Nach fast zwei Jahrzehnten stabilen Betriebs hat Mojang, ein Entwicklungsstudio im Besitz von Microsoft, kürzlich offiziell Anpassungen der Hardware-Konfigurationsanforderungen für Minecraft: Java Edition angekündigt. Dies ist die erste größere Änderung der Systembasis in den siebzehn Jahren seit ihrer Veröffentlichung. Es soll den Weg für zukünftige technische Upgrades des Spiels ebnen, bedeutet aber auch, dass Spieler, die ältere Hardwaregeräte verwenden, möglicherweise mit Leistungsengpässen konfrontiert werden.

Gemäß den neuesten offiziell angekündigten Standards umfasst diese Anpassung zwei Sätze voreingestellter Bildqualitäten, „Schnell“ und „Fancy“, und präzisiert spezifische Leistungsziele. Darunter ist die Voreinstellung „Schnell“ für 1080p und 30 Bilder. Geräte mit einer separaten Grafikkarte müssen mit 8 GB Speicher ausgestattet sein. Bei Verwendung einer integrierten Grafikkarte werden 12 GB Speicher empfohlen. Für die Voreinstellung „Delicate“ für einen flüssigen Ablauf von 1080p und 60 Frames wird der offiziell empfohlene Speicher direkt auf 16GB erhöht. Darüber hinaus sind auch die Anforderungen an Prozessoren (CPUs) und Grafikprozessoren (GPUs) gestiegen. Unabhängig davon, ob es sich um eine x86-64- oder ARM64-Architektur handelt, ist eine neuere Generation der Hardwareunterstützung erforderlich.

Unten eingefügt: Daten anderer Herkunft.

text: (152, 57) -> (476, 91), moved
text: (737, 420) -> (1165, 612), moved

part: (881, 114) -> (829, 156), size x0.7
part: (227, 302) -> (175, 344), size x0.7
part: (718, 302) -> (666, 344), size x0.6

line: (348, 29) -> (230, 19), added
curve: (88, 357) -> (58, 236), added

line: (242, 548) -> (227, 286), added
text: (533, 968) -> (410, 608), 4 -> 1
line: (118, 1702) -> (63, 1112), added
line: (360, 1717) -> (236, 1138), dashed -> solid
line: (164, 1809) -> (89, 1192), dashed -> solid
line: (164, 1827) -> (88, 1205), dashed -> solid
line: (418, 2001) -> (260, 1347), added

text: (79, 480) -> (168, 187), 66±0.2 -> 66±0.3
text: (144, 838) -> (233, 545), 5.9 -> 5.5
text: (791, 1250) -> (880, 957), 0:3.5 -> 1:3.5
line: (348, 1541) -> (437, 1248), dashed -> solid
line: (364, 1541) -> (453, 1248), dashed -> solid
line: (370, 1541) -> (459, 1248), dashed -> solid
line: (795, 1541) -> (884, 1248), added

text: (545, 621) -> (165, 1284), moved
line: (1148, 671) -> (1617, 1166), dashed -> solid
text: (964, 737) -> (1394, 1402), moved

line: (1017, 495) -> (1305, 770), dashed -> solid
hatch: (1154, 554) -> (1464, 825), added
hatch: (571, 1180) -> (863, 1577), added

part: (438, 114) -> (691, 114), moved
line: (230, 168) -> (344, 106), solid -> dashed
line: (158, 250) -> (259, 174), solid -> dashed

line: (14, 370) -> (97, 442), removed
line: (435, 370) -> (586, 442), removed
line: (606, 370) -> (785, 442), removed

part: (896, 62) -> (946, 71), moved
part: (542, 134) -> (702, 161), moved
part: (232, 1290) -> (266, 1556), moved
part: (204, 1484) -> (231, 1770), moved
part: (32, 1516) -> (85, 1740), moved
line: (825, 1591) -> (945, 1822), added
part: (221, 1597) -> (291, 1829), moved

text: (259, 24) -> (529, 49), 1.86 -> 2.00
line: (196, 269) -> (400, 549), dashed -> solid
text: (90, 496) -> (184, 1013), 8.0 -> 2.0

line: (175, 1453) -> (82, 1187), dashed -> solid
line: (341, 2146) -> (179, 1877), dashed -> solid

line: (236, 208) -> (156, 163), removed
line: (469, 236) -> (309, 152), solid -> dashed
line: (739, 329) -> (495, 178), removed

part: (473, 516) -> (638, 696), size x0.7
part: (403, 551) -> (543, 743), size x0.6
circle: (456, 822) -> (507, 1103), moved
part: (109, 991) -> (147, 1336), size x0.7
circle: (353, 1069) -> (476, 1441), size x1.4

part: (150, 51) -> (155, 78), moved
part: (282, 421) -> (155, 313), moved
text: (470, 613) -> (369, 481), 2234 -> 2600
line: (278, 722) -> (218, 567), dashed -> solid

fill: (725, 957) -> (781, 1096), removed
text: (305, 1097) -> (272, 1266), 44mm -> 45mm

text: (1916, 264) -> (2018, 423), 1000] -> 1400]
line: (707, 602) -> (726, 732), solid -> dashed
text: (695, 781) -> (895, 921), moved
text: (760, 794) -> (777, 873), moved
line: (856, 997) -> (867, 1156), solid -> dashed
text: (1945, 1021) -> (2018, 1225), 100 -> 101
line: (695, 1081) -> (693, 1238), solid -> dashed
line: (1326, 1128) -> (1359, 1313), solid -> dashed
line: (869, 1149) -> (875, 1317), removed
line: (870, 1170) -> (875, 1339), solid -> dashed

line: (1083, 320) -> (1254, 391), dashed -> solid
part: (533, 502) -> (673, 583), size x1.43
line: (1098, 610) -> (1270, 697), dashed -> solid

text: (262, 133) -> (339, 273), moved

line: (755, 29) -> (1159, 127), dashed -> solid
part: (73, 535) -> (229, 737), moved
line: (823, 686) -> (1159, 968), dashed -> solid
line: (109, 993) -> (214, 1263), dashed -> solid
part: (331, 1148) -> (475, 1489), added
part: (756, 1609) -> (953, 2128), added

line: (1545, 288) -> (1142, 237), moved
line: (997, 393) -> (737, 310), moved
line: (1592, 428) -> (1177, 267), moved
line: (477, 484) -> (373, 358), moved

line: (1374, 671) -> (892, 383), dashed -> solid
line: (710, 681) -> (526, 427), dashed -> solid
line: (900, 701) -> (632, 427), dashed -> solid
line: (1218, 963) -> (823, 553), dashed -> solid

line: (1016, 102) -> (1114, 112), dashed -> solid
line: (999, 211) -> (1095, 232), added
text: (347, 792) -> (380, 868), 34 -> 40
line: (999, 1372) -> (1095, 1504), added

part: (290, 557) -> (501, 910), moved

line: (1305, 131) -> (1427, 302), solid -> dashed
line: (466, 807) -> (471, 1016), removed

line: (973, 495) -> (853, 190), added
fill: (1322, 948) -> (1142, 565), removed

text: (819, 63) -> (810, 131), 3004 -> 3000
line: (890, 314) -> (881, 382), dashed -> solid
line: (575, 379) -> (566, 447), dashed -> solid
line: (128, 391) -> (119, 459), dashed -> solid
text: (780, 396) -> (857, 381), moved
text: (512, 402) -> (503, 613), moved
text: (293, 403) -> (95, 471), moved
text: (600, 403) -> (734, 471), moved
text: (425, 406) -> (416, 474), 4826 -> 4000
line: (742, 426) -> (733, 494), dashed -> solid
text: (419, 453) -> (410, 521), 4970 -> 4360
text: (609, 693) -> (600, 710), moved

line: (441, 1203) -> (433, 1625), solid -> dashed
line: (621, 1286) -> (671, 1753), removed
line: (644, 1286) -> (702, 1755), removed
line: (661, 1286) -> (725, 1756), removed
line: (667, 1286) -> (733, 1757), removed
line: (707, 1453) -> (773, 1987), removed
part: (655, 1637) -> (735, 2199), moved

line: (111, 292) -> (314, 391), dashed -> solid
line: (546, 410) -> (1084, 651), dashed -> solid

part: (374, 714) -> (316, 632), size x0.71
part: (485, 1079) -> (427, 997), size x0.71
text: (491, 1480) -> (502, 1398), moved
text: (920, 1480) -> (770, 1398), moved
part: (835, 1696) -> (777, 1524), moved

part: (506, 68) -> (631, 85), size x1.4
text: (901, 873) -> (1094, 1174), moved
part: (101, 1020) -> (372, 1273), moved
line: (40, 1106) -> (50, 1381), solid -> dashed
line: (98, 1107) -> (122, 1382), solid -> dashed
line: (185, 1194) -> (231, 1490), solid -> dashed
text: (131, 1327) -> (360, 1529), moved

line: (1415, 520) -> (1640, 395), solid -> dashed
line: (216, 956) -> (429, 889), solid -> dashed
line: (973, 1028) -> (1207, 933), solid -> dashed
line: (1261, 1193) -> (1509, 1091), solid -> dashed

Obwohl „Minecraft: Java Edition“ derzeit standardmäßig nur etwa 4 GB Systemspeicher zuweist und die Konfigurationsanforderungen der „Bedrock Edition“ immer noch gering sind, wird diese Änderung angesichts der Tatsache, dass Java Edition die Hauptplattform für die Verwendung benutzerdefinierter Mods (Module) auf der PC-Seite ist, weitreichende Auswirkungen auf die Spielergemeinschaft haben. Mojiang erklärte offiziell, dass der Zweck der Anhebung des Hardware-Schwellenwerts darin besteht, den Spielern die Grundkonfiguration zu verdeutlichen, die für einen reibungslosen Spielablauf erforderlich ist. Obwohl ältere Geräte das Spiel weiterhin starten können, können Probleme wie niedrige Bildraten, abnormale Grafiken und lange Ladezeiten auftreten. Durch den Verzicht auf die vollständige Kompatibilität mit älterer Hardware kann sich das Entwicklungsteam auf tiefgreifendere technische Architektur-Upgrades konzentrieren. Die erste Aufgabe besteht darin, die Grafik-Rendering-Schnittstelle des Spiels schrittweise von OpenGL auf Vulkan umzustellen.